• _What to do_: Transcribe part of the Canadian Solar analysis word for word, beginning at the words "Like many others, I" and stopping after "yourself as well.".

• _Extract provided_:
• • • • •
Canadian Solar: Will the sun shine on them?
Opdateret: 23. aug.
Like many others, I believe that renewable energy is the future. Lately, we have seen energy prices spike all over the world, and governments will need to invest in the transition to green energy. It doesn't mean that all companies in the sector will do well though. In this analysis, I will investigate Canadian Solar, and hopefully, you will get some inspiration to investigate it yourself as well.
This is not a financial advice. I am not a financial advisor and I only do these post in order to do my own analysis and elaborate about my decisions, especially for my copiers and followers. If you consider investing in any of the ideas I present, you should do your own research or contact a professional financial advisor, as all investing comes with a risk of losing money. You are also more than welcome to copy me.
Since I have attended the workshop with Phil Town, I have decided to change the layout of my analyses a bit. I will do some more calculations and also briefly go through why the company has meaning to me. I have changed the format of the analysis a bit to try to make it shorter and with less numbers. If you want to read more about how I evaluate a company, please go to "MY STRATEGY" on my website.
• • • • •
[Images with keypoint coordinates]

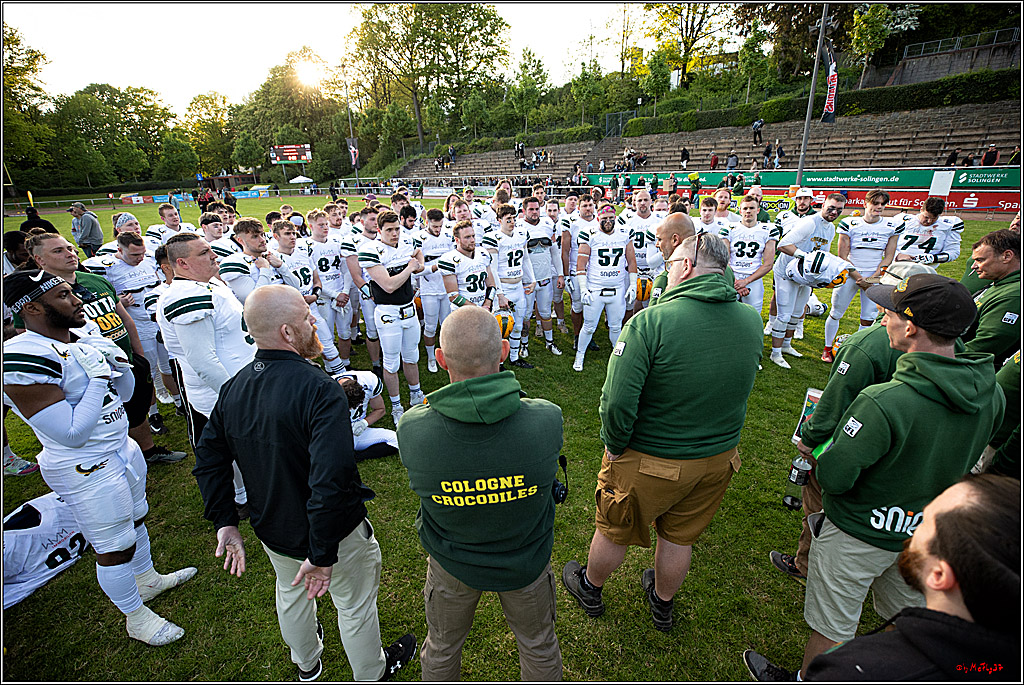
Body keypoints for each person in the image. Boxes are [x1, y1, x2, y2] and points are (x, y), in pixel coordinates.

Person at [749, 274, 1006, 680]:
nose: (882, 318)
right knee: (903, 618)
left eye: (889, 312)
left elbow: (835, 477)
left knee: (832, 626)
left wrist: (827, 453)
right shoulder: (993, 393)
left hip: (859, 531)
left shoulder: (884, 401)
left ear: (911, 327)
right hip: (925, 533)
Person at [193, 285, 416, 682]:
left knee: (292, 593)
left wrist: (225, 521)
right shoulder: (319, 388)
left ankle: (306, 664)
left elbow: (209, 457)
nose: (314, 322)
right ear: (287, 332)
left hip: (273, 526)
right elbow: (331, 479)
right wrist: (322, 550)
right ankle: (373, 672)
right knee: (354, 605)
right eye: (306, 317)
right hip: (332, 533)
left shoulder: (235, 387)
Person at [563, 233, 761, 631]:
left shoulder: (649, 323)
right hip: (717, 458)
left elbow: (617, 402)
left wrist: (616, 447)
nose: (667, 272)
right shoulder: (751, 319)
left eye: (671, 264)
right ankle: (662, 602)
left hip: (653, 457)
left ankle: (591, 585)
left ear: (685, 267)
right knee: (679, 536)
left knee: (614, 529)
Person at [3, 269, 196, 646]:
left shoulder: (78, 340)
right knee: (113, 545)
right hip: (84, 465)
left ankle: (148, 580)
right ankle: (135, 617)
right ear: (33, 307)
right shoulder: (20, 356)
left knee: (136, 519)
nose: (77, 300)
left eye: (72, 292)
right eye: (62, 296)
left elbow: (122, 395)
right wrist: (95, 380)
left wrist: (119, 367)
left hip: (118, 448)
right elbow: (70, 433)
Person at [398, 305, 563, 681]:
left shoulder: (413, 429)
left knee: (442, 646)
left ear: (440, 360)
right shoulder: (546, 418)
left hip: (452, 563)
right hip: (526, 562)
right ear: (504, 351)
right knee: (538, 644)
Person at [750, 474, 1020, 681]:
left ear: (939, 575)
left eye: (924, 523)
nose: (909, 530)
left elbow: (835, 474)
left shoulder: (852, 670)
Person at [770, 262, 940, 581]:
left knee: (820, 501)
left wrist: (809, 440)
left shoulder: (868, 344)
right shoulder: (947, 343)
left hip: (856, 442)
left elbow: (835, 403)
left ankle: (806, 564)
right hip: (913, 455)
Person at [21, 233, 184, 465]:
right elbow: (28, 335)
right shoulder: (36, 294)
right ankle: (106, 461)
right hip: (83, 372)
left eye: (69, 247)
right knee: (100, 418)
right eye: (58, 251)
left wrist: (138, 355)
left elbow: (124, 319)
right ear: (39, 260)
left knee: (136, 407)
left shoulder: (94, 280)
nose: (70, 253)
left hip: (125, 358)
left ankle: (147, 450)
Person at [155, 234, 252, 517]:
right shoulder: (186, 294)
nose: (213, 255)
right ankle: (244, 496)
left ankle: (246, 492)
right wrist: (236, 397)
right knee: (238, 442)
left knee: (241, 442)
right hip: (220, 387)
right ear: (182, 262)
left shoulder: (206, 284)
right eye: (204, 253)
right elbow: (203, 360)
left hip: (238, 378)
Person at [769, 193, 854, 369]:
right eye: (831, 208)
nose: (834, 212)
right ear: (822, 205)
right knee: (784, 314)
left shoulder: (830, 228)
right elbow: (783, 244)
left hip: (805, 275)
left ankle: (786, 345)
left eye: (839, 210)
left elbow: (823, 253)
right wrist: (806, 257)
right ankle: (774, 353)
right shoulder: (810, 222)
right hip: (787, 271)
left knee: (797, 311)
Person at [359, 210, 425, 423]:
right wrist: (410, 269)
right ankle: (396, 405)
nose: (395, 233)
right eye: (389, 230)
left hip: (408, 308)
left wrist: (419, 265)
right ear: (379, 230)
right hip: (388, 311)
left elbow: (417, 252)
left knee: (411, 355)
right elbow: (388, 285)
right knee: (390, 362)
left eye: (397, 228)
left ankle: (416, 394)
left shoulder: (406, 240)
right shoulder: (371, 250)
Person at [822, 188, 902, 362]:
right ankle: (827, 348)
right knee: (836, 312)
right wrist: (859, 277)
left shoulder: (891, 226)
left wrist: (872, 278)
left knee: (869, 317)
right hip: (850, 273)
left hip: (875, 276)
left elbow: (889, 256)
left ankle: (856, 352)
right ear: (866, 203)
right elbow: (842, 255)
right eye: (875, 203)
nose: (879, 207)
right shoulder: (850, 223)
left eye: (882, 204)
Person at [572, 202, 637, 372]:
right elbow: (581, 265)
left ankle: (617, 357)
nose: (608, 221)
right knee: (589, 326)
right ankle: (580, 354)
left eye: (611, 218)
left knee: (616, 326)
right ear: (598, 218)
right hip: (596, 288)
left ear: (615, 218)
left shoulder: (624, 233)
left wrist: (632, 285)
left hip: (617, 288)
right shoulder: (589, 234)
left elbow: (631, 261)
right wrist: (584, 288)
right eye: (604, 218)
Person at [482, 202, 536, 368]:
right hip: (503, 286)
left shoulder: (521, 234)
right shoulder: (493, 238)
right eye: (508, 219)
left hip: (518, 286)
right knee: (500, 327)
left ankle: (514, 357)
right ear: (499, 220)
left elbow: (526, 258)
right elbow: (493, 269)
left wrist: (532, 279)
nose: (512, 222)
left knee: (518, 324)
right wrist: (499, 294)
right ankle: (498, 361)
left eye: (513, 218)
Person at [962, 229, 1020, 368]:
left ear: (1006, 256)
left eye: (980, 260)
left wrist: (936, 356)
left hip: (972, 371)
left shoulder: (1013, 296)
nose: (974, 266)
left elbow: (984, 347)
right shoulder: (1001, 283)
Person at [720, 195, 779, 323]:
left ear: (758, 210)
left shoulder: (768, 230)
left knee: (753, 318)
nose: (748, 211)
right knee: (726, 316)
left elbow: (768, 264)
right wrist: (736, 282)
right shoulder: (729, 228)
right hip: (732, 277)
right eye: (745, 208)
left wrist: (746, 281)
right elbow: (724, 260)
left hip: (753, 279)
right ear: (740, 210)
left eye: (752, 208)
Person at [217, 218, 295, 305]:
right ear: (241, 241)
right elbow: (255, 300)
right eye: (255, 236)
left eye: (262, 234)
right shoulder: (235, 262)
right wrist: (265, 269)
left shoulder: (272, 255)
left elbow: (296, 287)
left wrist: (281, 266)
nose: (262, 240)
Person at [893, 196, 964, 267]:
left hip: (927, 269)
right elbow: (885, 243)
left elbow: (953, 251)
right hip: (899, 265)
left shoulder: (948, 225)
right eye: (926, 217)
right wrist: (898, 255)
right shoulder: (903, 220)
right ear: (921, 209)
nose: (929, 221)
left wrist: (934, 258)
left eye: (934, 218)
• • • • •
• _Solution_:
Like many others, I believe that renewable energy is the future. Lately, we have seen energy prices spike all over the world, and governments will need to invest in the transition to green energy. It doesn't mean that all companies in the sector will do well though. In this analysis, I will investigate Canadian Solar, and hopefully, you will get some inspiration to investigate it yourself as well.